While there is still much scope for more entities and companies to sign up to King IV, the way corporate governance has cascaded across sectors is very positive, says Le Roux. ‘It reinforces that governance is a core issue across the spectrum across business and industry, and should be at the centre of leadership.’

It’s largely up to governing bodies of companies to raise their level of corporate governance. They are also tasked with a hotly debated new principle on remuneration. In particular, companies will have to consider the wage gap between company executives and the general workforce.

The inclusion of remuneration in King IV has already deepened the debate on shareholder votes on remuneration, as well as the role of remuneration committees in linking value creation to pay.

While many companies and organisations digest the new principles, it may take a little longer to kick in for others, as King IV only comes into effect for years beginning on or after 1 April 2017.

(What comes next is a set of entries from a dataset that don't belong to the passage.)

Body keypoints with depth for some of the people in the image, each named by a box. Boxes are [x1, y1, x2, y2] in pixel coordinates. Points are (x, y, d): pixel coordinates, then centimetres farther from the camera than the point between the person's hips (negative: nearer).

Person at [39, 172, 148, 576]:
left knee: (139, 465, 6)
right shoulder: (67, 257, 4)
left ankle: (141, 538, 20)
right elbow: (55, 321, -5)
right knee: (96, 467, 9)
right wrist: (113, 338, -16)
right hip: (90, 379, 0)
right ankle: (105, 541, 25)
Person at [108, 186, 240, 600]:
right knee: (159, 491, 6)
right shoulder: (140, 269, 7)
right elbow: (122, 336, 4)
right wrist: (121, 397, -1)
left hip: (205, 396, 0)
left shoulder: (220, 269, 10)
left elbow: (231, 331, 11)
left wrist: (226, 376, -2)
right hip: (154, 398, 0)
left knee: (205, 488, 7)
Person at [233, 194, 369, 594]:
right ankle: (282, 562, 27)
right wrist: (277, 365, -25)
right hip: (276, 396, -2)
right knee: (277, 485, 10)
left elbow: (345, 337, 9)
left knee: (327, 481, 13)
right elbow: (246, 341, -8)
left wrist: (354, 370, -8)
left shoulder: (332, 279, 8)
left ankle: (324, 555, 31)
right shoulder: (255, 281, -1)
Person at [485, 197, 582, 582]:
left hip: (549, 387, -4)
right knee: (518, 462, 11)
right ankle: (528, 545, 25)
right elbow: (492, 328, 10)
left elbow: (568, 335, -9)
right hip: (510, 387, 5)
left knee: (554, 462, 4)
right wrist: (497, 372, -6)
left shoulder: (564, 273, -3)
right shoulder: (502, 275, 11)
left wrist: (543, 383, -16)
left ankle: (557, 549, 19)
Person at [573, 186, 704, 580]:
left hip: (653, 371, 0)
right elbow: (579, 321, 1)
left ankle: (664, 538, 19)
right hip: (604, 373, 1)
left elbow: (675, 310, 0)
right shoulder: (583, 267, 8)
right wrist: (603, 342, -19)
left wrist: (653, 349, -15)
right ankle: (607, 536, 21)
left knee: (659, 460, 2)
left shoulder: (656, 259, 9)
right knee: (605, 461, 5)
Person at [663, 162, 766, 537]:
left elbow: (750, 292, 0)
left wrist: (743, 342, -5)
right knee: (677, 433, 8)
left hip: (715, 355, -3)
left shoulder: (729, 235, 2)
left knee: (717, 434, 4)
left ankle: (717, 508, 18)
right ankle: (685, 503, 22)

The JSE provides training on King IV in partnership with the IoDSA. This is facilitated by some of the members of the King IV task team themselves, who have inside knowledge of the rationale and reasoning behind the changes. The IoDSA will also be issuing guidance documents to help ease the application of King IV, while individual gap analysis for organisations will be available. King IV is available for free to view, download and print from the IoDSA website, and via a mobile app.

Le Roux says the JSE ’s involvement in training is to equip its stakeholders to apply King IV efficiently. ‘It is in their best interests to understand what King IV entails, not only to meet listing requirements but also to run sustainable businesses. As with previous iterations of the King code, JSE-listed entities have to disclose in their annual reports the implementation of the code. This is despite the fact that application of the King code is generally voluntary. This approach underpins the commitment to ensure corporate South Africa displays excellence in governance.’

The change is effective for annual reports submitted to the JSE on or after 1 October 2017. All new listings as of 19 June 2017 must comply with King IV.

‘We warn our clients against overshooting in their corporate-governance reports,’ says Shantel Dartnall, head of governance services at Statucor. ‘Resist the urge to impress your stakeholders by trumpeting that you have achieved, say, fair remuneration, or responsible corporate citizenship. We should aim to report responsibly and with a fair amount of transparency to enable the uninformed reader to understand the company better.

‘Rather approach this as a journey. Map a plan of your company’s journey towards achieving these outcomes in the future. Communicate this clearly with your stakeholders and then year by year, report on your steady progress,’ she says. ‘Be transparent about saying, “We’re moving towards this, these are our goals. We haven’t got there yet, but this is the process we intend to follow”.’

From now on, organisations will need to do more to prove that they are actively pursuing corporate governance, but it is for the greater good. By playing their part, they will be plotting the course towards a more sustainable and equitable future for their own entities, as well as society.